» **Collected data**
.....
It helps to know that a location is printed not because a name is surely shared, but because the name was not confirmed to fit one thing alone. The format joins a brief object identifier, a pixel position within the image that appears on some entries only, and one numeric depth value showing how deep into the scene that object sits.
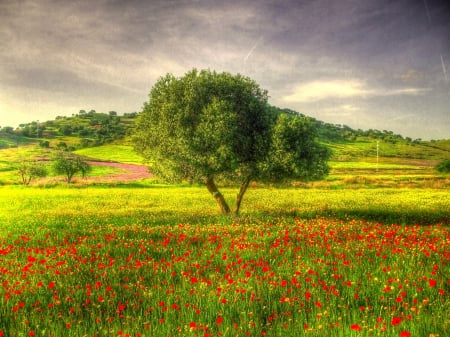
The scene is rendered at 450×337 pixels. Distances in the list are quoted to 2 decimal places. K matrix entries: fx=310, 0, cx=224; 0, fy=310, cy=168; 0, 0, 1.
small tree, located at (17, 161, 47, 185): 62.84
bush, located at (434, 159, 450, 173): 86.97
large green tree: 18.61
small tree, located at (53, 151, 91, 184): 58.28
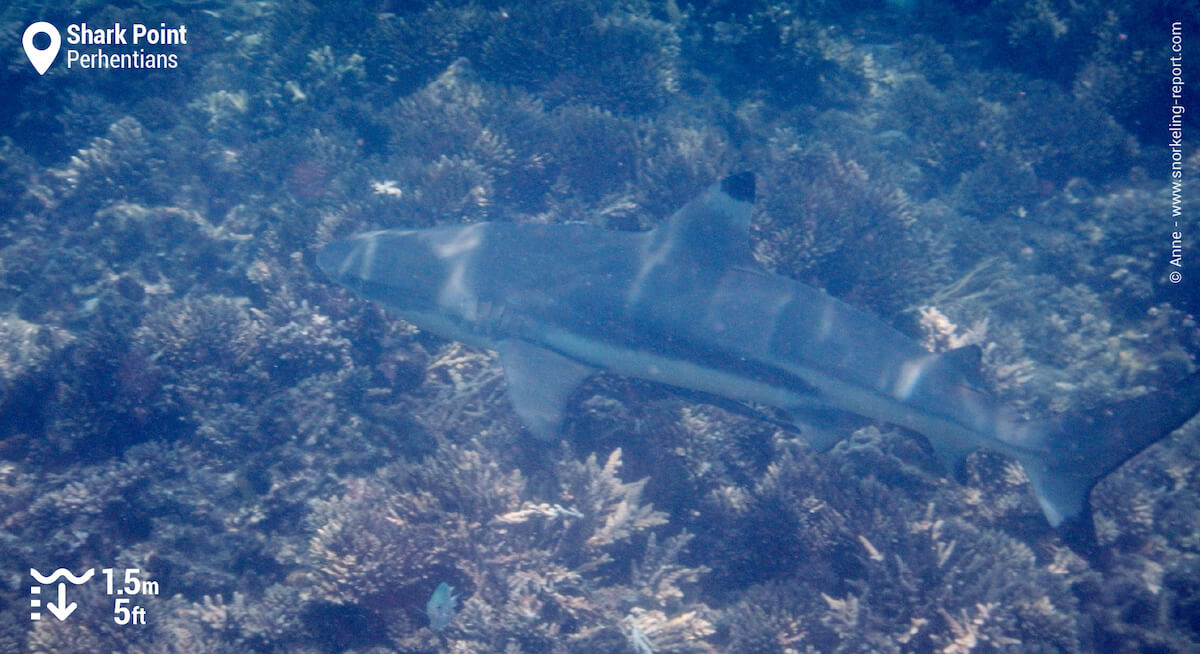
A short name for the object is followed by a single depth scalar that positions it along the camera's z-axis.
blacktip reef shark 3.91
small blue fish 3.83
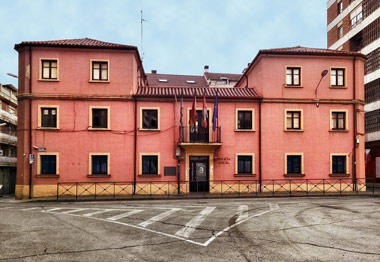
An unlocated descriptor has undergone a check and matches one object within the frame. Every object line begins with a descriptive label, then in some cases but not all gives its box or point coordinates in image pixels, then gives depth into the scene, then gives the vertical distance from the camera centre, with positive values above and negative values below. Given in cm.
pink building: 2228 +140
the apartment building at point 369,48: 3209 +987
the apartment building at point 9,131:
.....
I'd like the lines above repeated exactly, from the one that contains "The scene is" through the one that contains "small blue fish 3.83", with no pictures.

» **Output of the task**
The scene is rendered at 450×337 pixels. Distances in the list are quoted to 2 decimal places. K matrix entries: fx=310, 0, cx=224; 0, fy=310, cy=168; 0, 0, 1.
small tree, located at (17, 161, 47, 185): 62.84
bush, located at (434, 159, 450, 173): 86.97
large green tree: 18.61
small tree, located at (53, 151, 91, 184): 58.28
A short name for the object is followed by a single depth scalar that positions it along the camera's z-axis.
blacktip reef shark 3.91
small blue fish 3.83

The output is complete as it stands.